The Trends in Place from 2010 are Still Strong
Gold is Money
Reserve Banks Injecting a lot of Money to Help Stocks and Real Estate.
Bubbles Result and Real Estate Still Struggles
Debt Crises Stalking Us
Business Improving Despite Problems. Some Pickup in Jobs.
Big trends don't change course quickly just like big ships and 2011 will see more of the same opportunities and risks as last year.
I think the biggest wind in the sea this year is still the attempt of the reserve banks of the developed countries to reflate the value of assets like real estate and stocks in order to get a recovery going. The amount of money they are injecting is historic in its scale. It is visible in the ultra low interest rates we've seen and really still have.
Meanwhile, debt crises in both the US and Europe are visible in the distance as they form into tempests that will hit us at some point this year. Portugal, Illinois, Spain, California and potential defaults in numerous municipalities across America and perhaps other European countries are all queued up to come ashore, probably sometime in 2011. All that even as last year's storms, Greece and Ireland, have yet to be resolved.
Economists were surprised again (and again and again) when their predictions of some improvement in the job market last year failed to appear.
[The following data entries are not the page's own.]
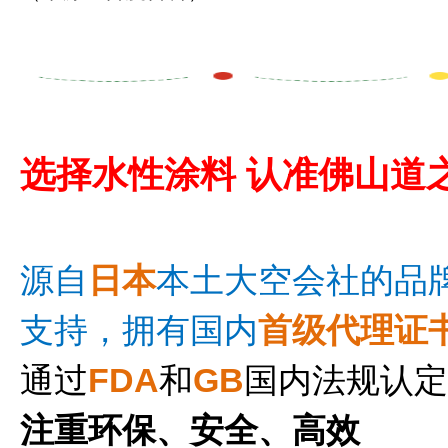
选择
水性涂料
认准佛山道
源自
日
本
本土大空会社的品
支持，
拥有国内
首级代理证
通过
FDA
和
GB
国内法规认定
注重环保、安全、高效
The lack of jobs was probably the biggest reason the number of home borrowers in default is still growing which feeds back to the likelihood that property values will only fall more in 2011, at least in areas that have a large supply of foreclosed homes on the market.
Despite these negatives, the economy is still mending and gaining some traction. It can keep doing that because there is a growing demand for cars, clothes, homes etc that need repairs or replacement. Business will be improved generally like it was this year, and there should be some pickup in hiring unlike last year.
How these trends translate into the investment world:
Deficits and money printing mean alternative money is becoming important. Gold is money today, just like it was for all the rest of human history excepting the past 20 or 30 years. If deficits are reversed and stimulus curtailed, this will be less so. However, the debt crises coming our way in 2011 and the reserve bank stimulus should only further the cause of alternative money so gold will remain desireable.
The policy of reflating investment assets by injecting money and keeping interest rates super low is also going to remain in the cards for 2011. The 9.6% unemployment rate is the number that guarantees it. When or if the injection of money ends, it will cause a change a traumatic change in the markets.
The reserve banks effort to reflate assets will help the stock market and the economy but also have unintended beneficiaries such as commodities or Chinese IPO's. Some of that may be a side show, but if oil prices are one of them, they will hurt the real economy. Values for some of these assets will seem unrealistic at times but they may not be. After all, the money has been put into place by the central bank.
An improving economy will help cure the credit issues in the economy. Banks and others who lend will benefit. Dividend payouts from banks are expected to increase quite a bit this year. Mergers in banking and other business sectors are expected to be very strong this year as well. All these trends create opportunities for investors.
Debt storms, new price levels and the huge share of total assets now managed by short term trading firms, will give us more volatility this year. There will be times when it will be possible to be very pessimistic about the economy and others to be optimistic. The sentiment and the prices will swing wildly at times, particularly in the commodity and gold sector. The arguments there about the right price for things will become very fierce as price levels exceed prior values.
The power of the cross currents at work mean I won't venture a guess what the outcome for the market will be since it could be raining or sunny at year end just like it will be a couple of weeks from now. I also don't hold early January market optimism to be much of a guide either.
It does seem the odds lean more towards a sunny outcome in 2011 as stimulus and imroving business can probably over come all else. I will predict, however, there won't be calm seas getting to year end and that more than anything is what we must be prepared for.
Disclosure: I own gold and at times other investments mentioned in this article.